━━━━━ EXCERPT PROVIDED ━━━━━

I am locking the front opening and have sealed the top with glass, with the exception of a small circular opening the same size as the vials they keep their cultures in. I have a piece of glass that covers this too, but anyone in the lab could feed the frogs without having access to the viv. It will be home to some imitators.




























Here is a 30 vert I have growing in. I still have to finish the front door with a hasp or something (duck tape now).










A 37









A 26 bowfront










I am working on another 30 vert with a rock background (I posted about sealing it in the construction section, and a 24x18x24 Exoterra for a Corallus caninus specimen. The exo I am going to take my time on though because I am going for a naturalistic look, but the cleanest setup I can construct.

I am thinking of putting more plants in these enclosures, so let me know if anyone has any suggections.


----------



## gretchenellie (Aug 7, 2007)

great looking tanks!

i think you have the right amount of plants in there, considering that most of them, especially the creepers, will take up a good amount of space..


----------



## lukebalsavich (Feb 14, 2006)

Thanks.. I think I am going to look for some more wicked philodendron species though. I have squamiferon, 'florida beauty', 'gordons bane (i think it is called), and 'purple painted lady'.. but I really think another smaller vine for the vert tanks would be nice.


----------



## Marinarawr (Jan 14, 2009)

I wish my significant other would build me a vivarium for work! 

Great looking vivs. I especially like your wife's.


----------



## dj98ram (Dec 17, 2008)

Great tanks!! What is the plant with the large leaf in the center of the 26g bowfront?


----------



## Philsuma (Jul 18, 2006)

Nice stuff!!

More broms for the Imis though.......little leaf litter too...helps the spring populations ect...

Good job on those!


----------



## lukebalsavich (Feb 14, 2006)

Thanks for the comments!

"What is the plant with the large leaf in the center of the 26g bowfront?"

━━━━━ SUPPLIED MATERIAL ━━━━━

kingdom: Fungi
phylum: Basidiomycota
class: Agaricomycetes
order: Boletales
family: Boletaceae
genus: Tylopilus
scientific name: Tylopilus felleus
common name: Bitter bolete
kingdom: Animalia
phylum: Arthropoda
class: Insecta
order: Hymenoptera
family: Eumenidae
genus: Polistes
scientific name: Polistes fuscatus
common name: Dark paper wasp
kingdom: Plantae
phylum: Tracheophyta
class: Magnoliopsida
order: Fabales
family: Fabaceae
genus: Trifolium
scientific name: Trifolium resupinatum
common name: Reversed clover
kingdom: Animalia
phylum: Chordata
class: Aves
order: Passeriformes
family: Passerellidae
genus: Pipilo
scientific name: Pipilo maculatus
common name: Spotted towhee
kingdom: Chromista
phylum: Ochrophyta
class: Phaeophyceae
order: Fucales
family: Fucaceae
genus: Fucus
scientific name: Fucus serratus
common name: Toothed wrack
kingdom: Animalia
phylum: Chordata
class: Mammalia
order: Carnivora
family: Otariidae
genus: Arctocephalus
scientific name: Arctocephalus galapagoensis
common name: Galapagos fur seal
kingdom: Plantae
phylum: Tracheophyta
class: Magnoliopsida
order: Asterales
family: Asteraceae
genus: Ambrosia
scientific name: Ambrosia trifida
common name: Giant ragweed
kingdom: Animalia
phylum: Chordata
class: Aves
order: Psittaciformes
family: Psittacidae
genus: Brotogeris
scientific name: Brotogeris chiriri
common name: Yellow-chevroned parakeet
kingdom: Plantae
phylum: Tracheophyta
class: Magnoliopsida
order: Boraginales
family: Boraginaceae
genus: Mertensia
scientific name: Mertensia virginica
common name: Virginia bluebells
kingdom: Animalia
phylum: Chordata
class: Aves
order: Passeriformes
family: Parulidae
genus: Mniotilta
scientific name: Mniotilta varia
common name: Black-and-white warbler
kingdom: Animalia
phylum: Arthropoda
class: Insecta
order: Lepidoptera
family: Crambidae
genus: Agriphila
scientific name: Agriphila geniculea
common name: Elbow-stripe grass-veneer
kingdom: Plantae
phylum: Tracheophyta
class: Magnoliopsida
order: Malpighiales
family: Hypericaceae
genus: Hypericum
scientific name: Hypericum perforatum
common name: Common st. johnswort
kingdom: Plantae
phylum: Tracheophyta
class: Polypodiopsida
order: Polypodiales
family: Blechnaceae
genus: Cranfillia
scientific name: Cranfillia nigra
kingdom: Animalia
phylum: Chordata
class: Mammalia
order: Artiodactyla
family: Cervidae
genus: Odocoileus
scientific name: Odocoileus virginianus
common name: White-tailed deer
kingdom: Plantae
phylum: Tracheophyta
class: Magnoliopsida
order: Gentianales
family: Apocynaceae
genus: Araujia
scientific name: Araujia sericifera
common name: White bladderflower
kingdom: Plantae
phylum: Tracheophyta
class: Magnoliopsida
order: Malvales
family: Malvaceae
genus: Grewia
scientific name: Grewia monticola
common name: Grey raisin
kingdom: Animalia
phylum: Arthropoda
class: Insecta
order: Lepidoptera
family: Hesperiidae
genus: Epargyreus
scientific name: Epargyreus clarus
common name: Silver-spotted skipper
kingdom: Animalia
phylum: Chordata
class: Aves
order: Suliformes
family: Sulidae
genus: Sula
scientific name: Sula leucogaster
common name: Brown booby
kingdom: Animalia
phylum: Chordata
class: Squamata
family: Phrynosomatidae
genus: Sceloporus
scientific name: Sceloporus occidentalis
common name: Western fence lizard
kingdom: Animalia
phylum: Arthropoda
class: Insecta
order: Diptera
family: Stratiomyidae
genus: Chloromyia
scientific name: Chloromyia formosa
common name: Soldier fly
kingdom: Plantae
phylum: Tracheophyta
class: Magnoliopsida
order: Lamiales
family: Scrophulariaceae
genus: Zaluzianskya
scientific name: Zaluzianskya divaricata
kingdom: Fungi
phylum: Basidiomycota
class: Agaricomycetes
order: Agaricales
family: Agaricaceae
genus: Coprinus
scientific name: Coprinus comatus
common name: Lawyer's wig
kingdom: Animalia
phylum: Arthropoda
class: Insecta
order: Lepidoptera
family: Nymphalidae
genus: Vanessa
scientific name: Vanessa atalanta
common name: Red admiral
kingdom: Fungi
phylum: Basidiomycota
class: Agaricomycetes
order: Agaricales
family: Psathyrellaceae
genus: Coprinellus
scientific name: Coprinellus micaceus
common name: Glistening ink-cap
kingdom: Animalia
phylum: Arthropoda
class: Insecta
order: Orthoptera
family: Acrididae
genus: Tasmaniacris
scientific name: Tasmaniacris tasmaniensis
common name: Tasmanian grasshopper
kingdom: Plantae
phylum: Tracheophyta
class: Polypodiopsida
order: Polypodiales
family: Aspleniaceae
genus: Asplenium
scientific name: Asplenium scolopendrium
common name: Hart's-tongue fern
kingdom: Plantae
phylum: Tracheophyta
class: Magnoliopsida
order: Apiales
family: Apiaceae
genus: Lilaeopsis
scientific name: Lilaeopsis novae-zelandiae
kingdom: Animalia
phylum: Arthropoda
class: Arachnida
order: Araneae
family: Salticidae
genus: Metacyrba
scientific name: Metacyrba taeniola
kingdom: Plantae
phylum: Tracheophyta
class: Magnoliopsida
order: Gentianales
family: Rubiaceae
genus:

━━━━━

EXERCISE TASKS:
[a] Revise the rows from the line with "genus: Arctocephalus" to the line with "scientific name: Agriphila geniculea" by replacing "common name" with "vernacular name", leaving everything else unchanged.
[b] Continue the forum thread about vivariums from the point where it stops.
The forum thread about vivariums and the rows are separate material.

ANSWERS PER TASK:
[a]
genus: Arctocephalus
scientific name: Arctocephalus galapagoensis
vernacular name: Galapagos fur seal
kingdom: Plantae
phylum: Tracheophyta
class: Magnoliopsida
order: Asterales
family: Asteraceae
genus: Ambrosia
scientific name: Ambrosia trifida
vernacular name: Giant ragweed
kingdom: Animalia
phylum: Chordata
class: Aves
order: Psittaciformes
family: Psittacidae
genus: Brotogeris
scientific name: Brotogeris chiriri
vernacular name: Yellow-chevroned parakeet
kingdom: Plantae
phylum: Tracheophyta
class: Magnoliopsida
order: Boraginales
family: Boraginaceae
genus: Mertensia
scientific name: Mertensia virginica
vernacular name: Virginia bluebells
kingdom: Animalia
phylum: Chordata
class: Aves
order: Passeriformes
family: Parulidae
genus: Mniotilta
scientific name: Mniotilta varia
vernacular name: Black-and-white warbler
kingdom: Animalia
phylum: Arthropoda
class: Insecta
order: Lepidoptera
family: Crambidae
genus: Agriphila
scientific name: Agriphila geniculea

[b]
It is supposed to be Philodendron squamiferum, however, I have to say the stems aren't nearly as hairy as some of the other specimen of that species I have had. It is still small though, and this species varies quite a bit in appearence depending on where it grows.

You are completely right Philsuma, I need more leaf litter.. I will be getting some more after the thaw here. I get it from oak woods so I am waiting for a good time to get out there and get another trashbag full of good oak leaves. I will be adding another bromeliad or two as well.


----------



## lukebalsavich (Feb 14, 2006)

Update:

The imitator vivarium (small exoterra) is doing well.. My wife is doing a wonderful job with it at her lab... and has had her first froglet come out of the water today!










There are more tads on the way so the trio seems at home.



The 26 bowfront is now home to a group of Phyllomedusa tomopterna:










They are growing super fast as well.


----------



## Julio (Oct 8, 2007)

sweet tannks!!!


----------



## lukebalsavich (Feb 14, 2006)

Thanks for the reply. I was checking out the bowfront yesterday, and noticed the moss has really taken off. It is temperate moss that I collected in the spring though so we will see how it fairs.










The tank as a whole is doing well and I really how the Philodendron squamiferum and P. bipennifolium are doing.











The imi froglet finally left its bromeliad and the parents have already transported another tad into it.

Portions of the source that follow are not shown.